I put my phone away and pulled out the lavender lined notebook I bought at the airport but, after five days, had barely paused long enough to write in. My biggest regret as a writer is that I have overindexed on how to think while ignoring the practice it takes to see. In an endless pursuit of purpose, an intentful march from point to point, I amass books and quotations and photographs all while empty journals collect rips and stains at the bottom of my bags. I imagine these pieces of history and argument will add to something true—undeniable and inarguable—and with that truth will come power.

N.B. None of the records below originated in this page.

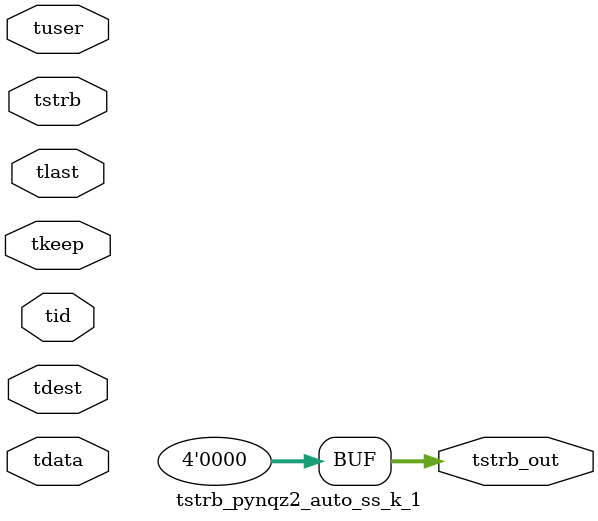
<source format=v>


`timescale 1ps/1ps

module tstrb_pynqz2_auto_ss_k_1 #
(
parameter C_S_AXIS_TDATA_WIDTH = 32,
parameter C_S_AXIS_TUSER_WIDTH = 0,
parameter C_S_AXIS_TID_WIDTH   = 0,
parameter C_S_AXIS_TDEST_WIDTH = 0,
parameter C_M_AXIS_TDATA_WIDTH = 32
)
(
input  [(C_S_AXIS_TDATA_WIDTH == 0 ? 1 : C_S_AXIS_TDATA_WIDTH)-1:0     ] tdata,
input  [(C_S_AXIS_TUSER_WIDTH == 0 ? 1 : C_S_AXIS_TUSER_WIDTH)-1:0     ] tuser,
input  [(C_S_AXIS_TID_WIDTH   == 0 ? 1 : C_S_AXIS_TID_WIDTH)-1:0       ] tid,
input  [(C_S_AXIS_TDEST_WIDTH == 0 ? 1 : C_S_AXIS_TDEST_WIDTH)-1:0     ] tdest,
input  [(C_S_AXIS_TDATA_WIDTH/8)-1:0 ] tkeep,
input  [(C_S_AXIS_TDATA_WIDTH/8)-1:0 ] tstrb,
input                                                                    tlast,
output [(C_M_AXIS_TDATA_WIDTH/8)-1:0 ] tstrb_out
);

assign tstrb_out = {1'b0};

endmodule


</source>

I rarely find it does. I write posts, I give lectures, I have the same twelve conversations about gender over and over. At each I bring with me the beauty others have created—their books, their stories, their selves. Unlike Debre, I associate truth, power, and beauty together—perhaps even dependent upon one another in the same way heat, oxygen, and fuel make a fire. Debré instead positions beauty and power in contestation, at which point my desperation for something like power—influence, inspiration, persuasion—is at odds with anything beautiful. Perhaps my mistake is thinking that beauty is something I should be collecting, storing in photo reels and newsletters, rather than producing in my own life and my own being. I keep hoping beauty will come with purpose and that purpose will save me, my friends, and the people who call me for help. I hold onto their absence and bathe in the sound of bells on concrete, the musical language of these strangers, and the terrifying silence of the midday sun.